Directions for this task: Repeat every one of the records below, character for character, without changing anything.

Dataset:

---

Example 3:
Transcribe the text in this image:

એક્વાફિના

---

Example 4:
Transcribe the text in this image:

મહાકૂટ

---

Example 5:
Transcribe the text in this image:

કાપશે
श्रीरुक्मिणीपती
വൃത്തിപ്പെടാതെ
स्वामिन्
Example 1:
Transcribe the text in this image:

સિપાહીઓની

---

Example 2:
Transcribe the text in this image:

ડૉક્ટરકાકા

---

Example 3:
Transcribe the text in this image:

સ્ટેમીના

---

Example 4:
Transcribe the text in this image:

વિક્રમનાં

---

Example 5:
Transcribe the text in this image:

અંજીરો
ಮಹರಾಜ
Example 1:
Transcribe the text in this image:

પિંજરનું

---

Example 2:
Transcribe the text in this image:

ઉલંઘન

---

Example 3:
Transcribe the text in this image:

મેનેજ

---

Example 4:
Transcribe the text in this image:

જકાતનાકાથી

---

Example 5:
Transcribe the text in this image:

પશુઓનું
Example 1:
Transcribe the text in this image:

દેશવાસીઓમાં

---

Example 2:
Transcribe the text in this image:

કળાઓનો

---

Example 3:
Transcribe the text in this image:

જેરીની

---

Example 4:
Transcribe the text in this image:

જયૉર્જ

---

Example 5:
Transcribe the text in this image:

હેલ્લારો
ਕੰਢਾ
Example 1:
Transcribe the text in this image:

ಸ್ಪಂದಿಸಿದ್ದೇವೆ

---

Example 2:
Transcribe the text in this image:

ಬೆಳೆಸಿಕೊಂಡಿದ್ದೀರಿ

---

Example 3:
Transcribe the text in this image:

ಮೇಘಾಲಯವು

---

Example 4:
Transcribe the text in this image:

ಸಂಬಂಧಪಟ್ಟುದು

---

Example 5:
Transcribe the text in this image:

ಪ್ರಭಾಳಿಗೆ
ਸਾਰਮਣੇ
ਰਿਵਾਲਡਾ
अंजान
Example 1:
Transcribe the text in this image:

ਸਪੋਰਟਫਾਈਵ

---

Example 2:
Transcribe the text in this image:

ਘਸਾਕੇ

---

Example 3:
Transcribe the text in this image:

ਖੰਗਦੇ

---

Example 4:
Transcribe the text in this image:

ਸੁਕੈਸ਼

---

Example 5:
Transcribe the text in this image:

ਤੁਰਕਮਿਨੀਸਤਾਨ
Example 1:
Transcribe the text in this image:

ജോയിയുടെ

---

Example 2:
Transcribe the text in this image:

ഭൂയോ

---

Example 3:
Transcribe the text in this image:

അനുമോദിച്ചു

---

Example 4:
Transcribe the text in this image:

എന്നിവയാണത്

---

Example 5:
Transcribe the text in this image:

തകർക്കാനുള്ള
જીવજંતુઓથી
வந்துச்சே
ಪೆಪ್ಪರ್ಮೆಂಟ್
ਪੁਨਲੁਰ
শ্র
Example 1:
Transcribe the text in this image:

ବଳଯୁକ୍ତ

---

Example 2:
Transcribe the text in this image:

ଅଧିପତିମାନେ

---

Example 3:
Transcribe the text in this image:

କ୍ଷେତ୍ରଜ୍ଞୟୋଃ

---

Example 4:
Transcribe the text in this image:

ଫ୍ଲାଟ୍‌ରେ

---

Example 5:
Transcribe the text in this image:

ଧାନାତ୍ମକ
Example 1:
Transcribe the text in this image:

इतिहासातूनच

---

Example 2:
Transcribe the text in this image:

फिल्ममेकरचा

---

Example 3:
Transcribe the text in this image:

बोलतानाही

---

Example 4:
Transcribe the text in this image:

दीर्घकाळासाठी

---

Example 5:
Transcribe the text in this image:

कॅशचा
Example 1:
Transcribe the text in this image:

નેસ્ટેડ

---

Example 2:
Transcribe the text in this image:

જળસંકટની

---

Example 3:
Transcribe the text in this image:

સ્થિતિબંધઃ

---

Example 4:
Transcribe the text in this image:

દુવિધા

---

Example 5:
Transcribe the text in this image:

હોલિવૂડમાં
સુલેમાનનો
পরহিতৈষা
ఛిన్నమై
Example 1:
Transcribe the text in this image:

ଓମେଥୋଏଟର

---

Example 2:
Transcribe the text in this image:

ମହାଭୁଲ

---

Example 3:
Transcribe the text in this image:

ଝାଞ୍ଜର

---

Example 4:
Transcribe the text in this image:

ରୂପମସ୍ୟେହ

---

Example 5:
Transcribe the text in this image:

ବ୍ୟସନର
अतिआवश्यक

Solution for this problem:
---

Example 3:
Transcribe the text in this image:

એક્વાફિના

---

Example 4:
Transcribe the text in this image:

મહાકૂટ

---

Example 5:
Transcribe the text in this image:

કાપશે
श्रीरुक्मिणीपती
വൃത്തിപ്പെടാതെ
स्वामिन्
Example 1:
Transcribe the text in this image:

સિપાહીઓની

---

Example 2:
Transcribe the text in this image:

ડૉક્ટરકાકા

---

Example 3:
Transcribe the text in this image:

સ્ટેમીના

---

Example 4:
Transcribe the text in this image:

વિક્રમનાં

---

Example 5:
Transcribe the text in this image:

અંજીરો
ಮಹರಾಜ
Example 1:
Transcribe the text in this image:

પિંજરનું

---

Example 2:
Transcribe the text in this image:

ઉલંઘન

---

Example 3:
Transcribe the text in this image:

મેનેજ

---

Example 4:
Transcribe the text in this image:

જકાતનાકાથી

---

Example 5:
Transcribe the text in this image:

પશુઓનું
Example 1:
Transcribe the text in this image:

દેશવાસીઓમાં

---

Example 2:
Transcribe the text in this image:

કળાઓનો

---

Example 3:
Transcribe the text in this image:

જેરીની

---

Example 4:
Transcribe the text in this image:

જયૉર્જ

---

Example 5:
Transcribe the text in this image:

હેલ્લારો
ਕੰਢਾ
Example 1:
Transcribe the text in this image:

ಸ್ಪಂದಿಸಿದ್ದೇವೆ

---

Example 2:
Transcribe the text in this image:

ಬೆಳೆಸಿಕೊಂಡಿದ್ದೀರಿ

---

Example 3:
Transcribe the text in this image:

ಮೇಘಾಲಯವು

---

Example 4:
Transcribe the text in this image:

ಸಂಬಂಧಪಟ್ಟುದು

---

Example 5:
Transcribe the text in this image:

ಪ್ರಭಾಳಿಗೆ
ਸਾਰਮਣੇ
ਰਿਵਾਲਡਾ
अंजान
Example 1:
Transcribe the text in this image:

ਸਪੋਰਟਫਾਈਵ

---

Example 2:
Transcribe the text in this image:

ਘਸਾਕੇ

---

Example 3:
Transcribe the text in this image:

ਖੰਗਦੇ

---

Example 4:
Transcribe the text in this image:

ਸੁਕੈਸ਼

---

Example 5:
Transcribe the text in this image:

ਤੁਰਕਮਿਨੀਸਤਾਨ
Example 1:
Transcribe the text in this image:

ജോയിയുടെ

---

Example 2:
Transcribe the text in this image:

ഭൂയോ

---

Example 3:
Transcribe the text in this image:

അനുമോദിച്ചു

---

Example 4:
Transcribe the text in this image:

എന്നിവയാണത്

---

Example 5:
Transcribe the text in this image:

തകർക്കാനുള്ള
જીવજંતુઓથી
வந்துச்சே
ಪೆಪ್ಪರ್ಮೆಂಟ್
ਪੁਨਲੁਰ
শ্র
Example 1:
Transcribe the text in this image:

ବଳଯୁକ୍ତ

---

Example 2:
Transcribe the text in this image:

ଅଧିପତିମାନେ

---

Example 3:
Transcribe the text in this image:

କ୍ଷେତ୍ରଜ୍ଞୟୋଃ

---

Example 4:
Transcribe the text in this image:

ଫ୍ଲାଟ୍‌ରେ

---

Example 5:
Transcribe the text in this image:

ଧାନାତ୍ମକ
Example 1:
Transcribe the text in this image:

इतिहासातूनच

---

Example 2:
Transcribe the text in this image:

फिल्ममेकरचा

---

Example 3:
Transcribe the text in this image:

बोलतानाही

---

Example 4:
Transcribe the text in this image:

दीर्घकाळासाठी

---

Example 5:
Transcribe the text in this image:

कॅशचा
Example 1:
Transcribe the text in this image:

નેસ્ટેડ

---

Example 2:
Transcribe the text in this image:

જળસંકટની

---

Example 3:
Transcribe the text in this image:

સ્થિતિબંધઃ

---

Example 4:
Transcribe the text in this image:

દુવિધા

---

Example 5:
Transcribe the text in this image:

હોલિવૂડમાં
સુલેમાનનો
পরহিতৈষা
ఛిన్నమై
Example 1:
Transcribe the text in this image:

ଓମେଥୋଏଟର

---

Example 2:
Transcribe the text in this image:

ମହାଭୁଲ

---

Example 3:
Transcribe the text in this image:

ଝାଞ୍ଜର

---

Example 4:
Transcribe the text in this image:

ରୂପମସ୍ୟେହ

---

Example 5:
Transcribe the text in this image:

ବ୍ୟସନର
अतिआवश्यक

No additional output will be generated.